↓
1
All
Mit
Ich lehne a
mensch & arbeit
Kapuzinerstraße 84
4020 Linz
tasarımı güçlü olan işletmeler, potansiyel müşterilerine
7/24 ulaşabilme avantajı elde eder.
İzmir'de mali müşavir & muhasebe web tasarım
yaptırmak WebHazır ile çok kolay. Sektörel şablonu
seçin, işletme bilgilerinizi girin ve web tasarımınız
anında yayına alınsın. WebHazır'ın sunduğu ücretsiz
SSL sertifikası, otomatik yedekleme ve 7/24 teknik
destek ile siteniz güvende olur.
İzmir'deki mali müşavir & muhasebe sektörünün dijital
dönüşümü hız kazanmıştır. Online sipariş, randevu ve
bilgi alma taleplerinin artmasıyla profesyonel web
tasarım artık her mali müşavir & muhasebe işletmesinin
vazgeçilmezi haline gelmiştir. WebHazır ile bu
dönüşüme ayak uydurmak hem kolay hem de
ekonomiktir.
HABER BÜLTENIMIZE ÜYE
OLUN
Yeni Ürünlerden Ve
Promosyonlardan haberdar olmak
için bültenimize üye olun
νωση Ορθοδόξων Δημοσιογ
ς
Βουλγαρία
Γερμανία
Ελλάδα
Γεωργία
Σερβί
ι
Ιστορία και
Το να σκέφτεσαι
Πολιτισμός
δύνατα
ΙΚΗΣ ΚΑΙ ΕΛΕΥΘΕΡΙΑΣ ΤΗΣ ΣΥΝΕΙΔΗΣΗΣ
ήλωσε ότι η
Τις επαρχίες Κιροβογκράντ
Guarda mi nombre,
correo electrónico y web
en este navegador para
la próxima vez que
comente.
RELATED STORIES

■ Written task:
Return each line of the entries above that contains the word "müşavir", matching case exactly.

■ Your response:
İzmir'de mali müşavir & muhasebe web tasarım
İzmir'deki mali müşavir & muhasebe sektörünün dijital
tasarım artık her mali müşavir & muhasebe işletmesinin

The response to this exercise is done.